_Work instruction_
Only the lines from the opening of the material through the one containing "left elbow: (263, 409)" should be reproduced, each exactly as it stands.

================

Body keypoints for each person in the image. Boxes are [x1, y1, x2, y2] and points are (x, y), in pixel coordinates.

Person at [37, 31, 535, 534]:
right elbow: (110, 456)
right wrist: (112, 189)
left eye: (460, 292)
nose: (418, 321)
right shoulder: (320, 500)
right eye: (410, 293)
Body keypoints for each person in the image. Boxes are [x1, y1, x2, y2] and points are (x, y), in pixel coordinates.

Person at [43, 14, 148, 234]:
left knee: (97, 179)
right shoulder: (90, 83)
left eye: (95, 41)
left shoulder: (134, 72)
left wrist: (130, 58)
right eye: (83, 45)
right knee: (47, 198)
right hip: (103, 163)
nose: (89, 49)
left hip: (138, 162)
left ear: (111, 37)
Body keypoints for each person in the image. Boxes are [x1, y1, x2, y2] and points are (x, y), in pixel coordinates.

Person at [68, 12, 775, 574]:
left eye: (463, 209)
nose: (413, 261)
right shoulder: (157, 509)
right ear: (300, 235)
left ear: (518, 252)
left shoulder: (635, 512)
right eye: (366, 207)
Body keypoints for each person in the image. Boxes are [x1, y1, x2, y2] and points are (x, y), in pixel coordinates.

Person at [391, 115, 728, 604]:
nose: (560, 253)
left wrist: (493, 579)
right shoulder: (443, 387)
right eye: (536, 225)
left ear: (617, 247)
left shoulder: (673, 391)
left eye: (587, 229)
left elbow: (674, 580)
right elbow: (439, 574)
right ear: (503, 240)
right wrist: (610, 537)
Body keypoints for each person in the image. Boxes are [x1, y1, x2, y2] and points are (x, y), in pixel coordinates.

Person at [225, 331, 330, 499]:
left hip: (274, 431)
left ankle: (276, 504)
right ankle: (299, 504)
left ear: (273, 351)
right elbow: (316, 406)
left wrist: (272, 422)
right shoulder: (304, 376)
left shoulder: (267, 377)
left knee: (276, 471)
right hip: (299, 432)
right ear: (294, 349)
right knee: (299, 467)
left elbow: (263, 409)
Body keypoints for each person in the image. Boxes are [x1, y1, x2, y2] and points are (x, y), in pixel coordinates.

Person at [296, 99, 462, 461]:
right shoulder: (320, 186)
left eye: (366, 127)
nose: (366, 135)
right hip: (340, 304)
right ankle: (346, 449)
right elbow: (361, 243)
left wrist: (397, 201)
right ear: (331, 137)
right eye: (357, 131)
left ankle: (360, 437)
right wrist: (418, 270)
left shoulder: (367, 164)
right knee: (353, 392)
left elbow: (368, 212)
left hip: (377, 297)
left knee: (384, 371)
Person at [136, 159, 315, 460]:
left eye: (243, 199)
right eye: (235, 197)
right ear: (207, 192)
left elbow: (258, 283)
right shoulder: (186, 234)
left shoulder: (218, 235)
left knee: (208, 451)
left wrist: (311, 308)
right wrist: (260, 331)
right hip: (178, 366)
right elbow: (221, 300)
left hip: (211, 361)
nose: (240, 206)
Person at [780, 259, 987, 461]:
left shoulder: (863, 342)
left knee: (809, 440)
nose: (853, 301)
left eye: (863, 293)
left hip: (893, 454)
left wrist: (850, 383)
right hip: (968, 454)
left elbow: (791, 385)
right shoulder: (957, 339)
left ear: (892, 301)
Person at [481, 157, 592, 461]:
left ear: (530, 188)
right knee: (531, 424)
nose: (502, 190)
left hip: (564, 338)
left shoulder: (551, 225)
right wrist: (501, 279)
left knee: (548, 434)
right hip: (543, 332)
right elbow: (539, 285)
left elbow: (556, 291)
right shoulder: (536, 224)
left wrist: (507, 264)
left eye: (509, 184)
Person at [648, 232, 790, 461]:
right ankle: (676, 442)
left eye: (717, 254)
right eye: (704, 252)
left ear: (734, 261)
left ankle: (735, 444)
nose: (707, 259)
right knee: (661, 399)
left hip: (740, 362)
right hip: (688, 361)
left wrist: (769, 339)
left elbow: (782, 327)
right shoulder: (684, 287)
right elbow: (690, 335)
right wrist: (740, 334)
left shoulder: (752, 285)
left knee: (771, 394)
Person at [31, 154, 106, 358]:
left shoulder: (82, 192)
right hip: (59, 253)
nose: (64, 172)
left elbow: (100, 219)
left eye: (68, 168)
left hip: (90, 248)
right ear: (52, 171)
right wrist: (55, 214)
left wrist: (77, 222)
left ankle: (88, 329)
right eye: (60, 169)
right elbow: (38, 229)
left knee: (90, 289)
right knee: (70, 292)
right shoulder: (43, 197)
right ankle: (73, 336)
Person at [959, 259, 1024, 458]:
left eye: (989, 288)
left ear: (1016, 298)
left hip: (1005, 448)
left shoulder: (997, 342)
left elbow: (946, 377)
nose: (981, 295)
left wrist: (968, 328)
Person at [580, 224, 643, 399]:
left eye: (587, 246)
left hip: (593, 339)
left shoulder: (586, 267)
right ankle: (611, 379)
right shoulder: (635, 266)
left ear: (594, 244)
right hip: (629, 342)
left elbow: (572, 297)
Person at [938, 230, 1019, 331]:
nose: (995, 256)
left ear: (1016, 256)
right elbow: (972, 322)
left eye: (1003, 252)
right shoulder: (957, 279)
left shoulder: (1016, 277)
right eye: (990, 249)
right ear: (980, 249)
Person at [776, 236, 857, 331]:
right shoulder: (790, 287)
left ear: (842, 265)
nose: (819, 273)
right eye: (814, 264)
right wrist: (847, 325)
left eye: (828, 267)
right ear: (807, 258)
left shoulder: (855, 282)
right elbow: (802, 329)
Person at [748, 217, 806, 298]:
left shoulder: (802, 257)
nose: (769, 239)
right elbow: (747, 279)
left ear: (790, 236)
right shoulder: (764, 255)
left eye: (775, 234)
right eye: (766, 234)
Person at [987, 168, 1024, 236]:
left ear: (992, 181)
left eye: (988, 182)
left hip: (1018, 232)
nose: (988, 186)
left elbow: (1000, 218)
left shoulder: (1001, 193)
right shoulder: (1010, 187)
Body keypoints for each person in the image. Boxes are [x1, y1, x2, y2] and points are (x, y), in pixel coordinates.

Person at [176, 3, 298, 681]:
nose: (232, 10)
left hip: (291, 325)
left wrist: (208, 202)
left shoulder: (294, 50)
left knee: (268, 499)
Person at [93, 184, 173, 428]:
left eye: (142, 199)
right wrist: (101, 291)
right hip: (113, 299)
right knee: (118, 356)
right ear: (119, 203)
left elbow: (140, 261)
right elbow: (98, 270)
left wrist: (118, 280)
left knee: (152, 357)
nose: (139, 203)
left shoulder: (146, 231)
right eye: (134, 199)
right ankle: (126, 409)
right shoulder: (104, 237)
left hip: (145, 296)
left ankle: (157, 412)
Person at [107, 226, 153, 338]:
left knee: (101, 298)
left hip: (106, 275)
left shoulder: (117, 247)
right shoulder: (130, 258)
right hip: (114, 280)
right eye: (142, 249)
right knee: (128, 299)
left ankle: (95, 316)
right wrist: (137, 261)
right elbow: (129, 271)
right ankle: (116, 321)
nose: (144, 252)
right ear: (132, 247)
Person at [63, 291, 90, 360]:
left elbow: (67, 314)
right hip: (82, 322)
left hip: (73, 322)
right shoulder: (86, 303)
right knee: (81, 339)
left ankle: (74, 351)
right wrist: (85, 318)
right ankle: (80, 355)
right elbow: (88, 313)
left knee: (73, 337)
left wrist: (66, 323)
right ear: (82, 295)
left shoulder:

================

_Solution for this exercise_
Body keypoints for each person in the image. Boxes are [x1, y1, x2, y2] and points are (x, y), in pixel coordinates.

Person at [37, 31, 535, 534]:
right elbow: (110, 456)
right wrist: (112, 189)
left eye: (460, 292)
nose: (418, 321)
right shoulder: (320, 500)
right eye: (410, 293)
Body keypoints for each person in the image. Boxes are [x1, y1, x2, y2] and points are (x, y), in pixel coordinates.

Person at [43, 14, 148, 234]:
left knee: (97, 179)
right shoulder: (90, 83)
left eye: (95, 41)
left shoulder: (134, 72)
left wrist: (130, 58)
right eye: (83, 45)
right knee: (47, 198)
right hip: (103, 163)
nose: (89, 49)
left hip: (138, 162)
left ear: (111, 37)
Body keypoints for each person in the image. Boxes are [x1, y1, x2, y2] and points are (x, y), in pixel coordinates.

Person at [68, 12, 775, 574]:
left eye: (463, 209)
nose: (413, 261)
right shoulder: (157, 509)
right ear: (300, 235)
left ear: (518, 252)
left shoulder: (635, 512)
right eye: (366, 207)
Body keypoints for each person in the image. Boxes are [x1, y1, x2, y2] and points are (x, y), in pixel coordinates.

Person at [391, 115, 728, 604]:
nose: (560, 253)
left wrist: (493, 579)
right shoulder: (443, 387)
right eye: (536, 225)
left ear: (617, 247)
left shoulder: (673, 391)
left eye: (587, 229)
left elbow: (674, 580)
right elbow: (439, 574)
right ear: (503, 240)
right wrist: (610, 537)
Body keypoints for each person in the image. Boxes are [x1, y1, x2, y2] and points are (x, y), in pixel coordinates.

Person at [225, 331, 330, 499]:
left hip: (274, 431)
left ankle: (276, 504)
right ankle: (299, 504)
left ear: (273, 351)
right elbow: (316, 406)
left wrist: (272, 422)
right shoulder: (304, 376)
left shoulder: (267, 377)
left knee: (276, 471)
right hip: (299, 432)
right ear: (294, 349)
right knee: (299, 467)
left elbow: (263, 409)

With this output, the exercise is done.